When you look at it that way, love and kindness, compassion and generosity are palpably absent from most of the political teachings of the politicians most such people tend to choose as their leaders. Quite how the parents in that particular article came to ask their children ‘how can you vote for abortion?’, without ever asking themselves how they can vote for a party whose attitude to its own poor seems to be to cut them entirely adrift and fuck ‘em if they can’t survive, indicates a childlike, bovine credulity that I find baffling. How exactly does ‘protecting the family’ involve attacking other people’s families? Do you honestly think that Jesus really would persecute, terrify and ridicule homosexuals? Do you really take it as a given that Jesus would hate basic socialised medicine, well-funded state schools and some form of protection for the unemployed and unemployable? I am not saying a religious person should automatically take a left-wing line these things either, but I am not convinced that trying to support the weak and the poor is exactly an anti-Christian sentiment.
This shows up on the other side as well. Most left-leaning types slaughter the Bush administration for its cheerful disregard for the US Constitution and in particular the checks and balances imposed on government therein. Those same lefties also tend also to lionise Bill Clinton, particularly after the utter debacle of the Bush years, but Clinton was just as aggressive in undermining government oversight as Bush is.

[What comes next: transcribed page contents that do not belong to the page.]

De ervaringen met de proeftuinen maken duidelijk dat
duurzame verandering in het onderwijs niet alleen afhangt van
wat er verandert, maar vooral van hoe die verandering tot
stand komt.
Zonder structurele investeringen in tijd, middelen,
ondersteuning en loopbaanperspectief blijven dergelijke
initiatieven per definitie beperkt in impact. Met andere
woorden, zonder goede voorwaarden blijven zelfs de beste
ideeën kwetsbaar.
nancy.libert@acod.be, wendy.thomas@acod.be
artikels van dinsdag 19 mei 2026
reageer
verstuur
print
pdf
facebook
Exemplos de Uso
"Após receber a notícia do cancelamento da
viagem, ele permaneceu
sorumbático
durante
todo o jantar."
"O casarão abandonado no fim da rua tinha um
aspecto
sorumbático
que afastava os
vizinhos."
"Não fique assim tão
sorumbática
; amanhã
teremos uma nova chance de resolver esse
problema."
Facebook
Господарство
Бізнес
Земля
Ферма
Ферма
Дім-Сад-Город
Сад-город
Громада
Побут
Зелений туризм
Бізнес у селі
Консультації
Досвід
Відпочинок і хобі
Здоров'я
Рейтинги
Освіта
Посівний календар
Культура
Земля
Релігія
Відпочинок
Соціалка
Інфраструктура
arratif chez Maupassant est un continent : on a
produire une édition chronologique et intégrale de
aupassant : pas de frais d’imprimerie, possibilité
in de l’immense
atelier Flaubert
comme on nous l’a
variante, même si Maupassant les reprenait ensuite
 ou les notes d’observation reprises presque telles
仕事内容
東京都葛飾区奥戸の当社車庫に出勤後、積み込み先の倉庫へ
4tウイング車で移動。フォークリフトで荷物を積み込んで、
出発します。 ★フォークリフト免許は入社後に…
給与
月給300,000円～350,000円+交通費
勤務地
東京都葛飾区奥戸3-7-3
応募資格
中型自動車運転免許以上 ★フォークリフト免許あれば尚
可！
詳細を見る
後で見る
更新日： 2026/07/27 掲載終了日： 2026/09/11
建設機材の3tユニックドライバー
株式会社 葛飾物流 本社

He was, at heart, an authoritarian. He may have been an authoritarian whose policies we preferred and whose bungling was generally restricted to his administering of the Presidential Saucisson d’Amour, but that doesn’t excuse it in the slightest. Or at least it shouldn’t.
My mother became positively tearful with agitation when I said that I could never, ever bring myself to vote for Tony Blair, I guess because her politics are still quite firmly rooted in the partisan wars between Labour and Tory that she grew up with. I had to point out to her that voting for Blair would involve voting for so many things she didn’t believe in that it would be crazy to do so, but I doubt I entirely persuaded her.
Basically, all the article above exposes is that we vote tribally. What we believe depends almost entirely on who is telling us, irrespective of what they are actually saying, and we will not listen to arguments from ‘the other side’ even if they make sense. We all do it and it can lead to egregious mistakes.
Not one of us, I would imagine, examines our political decisions on their own merits, and free from the knee-jerk instinct to support our sort. We all tend to see only the evidence that supports our own theories and this only gets worse as we get older and increasingly surround ourselves with people with whom we agree on most matters. What does that mean? Well it means that we aren’t using our brains, doesn’t it. It’s a more gut reaction than that – it’s basically the same instinct that leads to street gangs. Human beings, in other words, are fucking idiots, despite what our species’ colossal vanity might tell us.
We really should make an effort to try and have these inner dialogues more directly between our own consciences and the actual facts at hand, rather than seeing it through the lens of these sorts of silly, falsely dichotomised tribal shouting matches.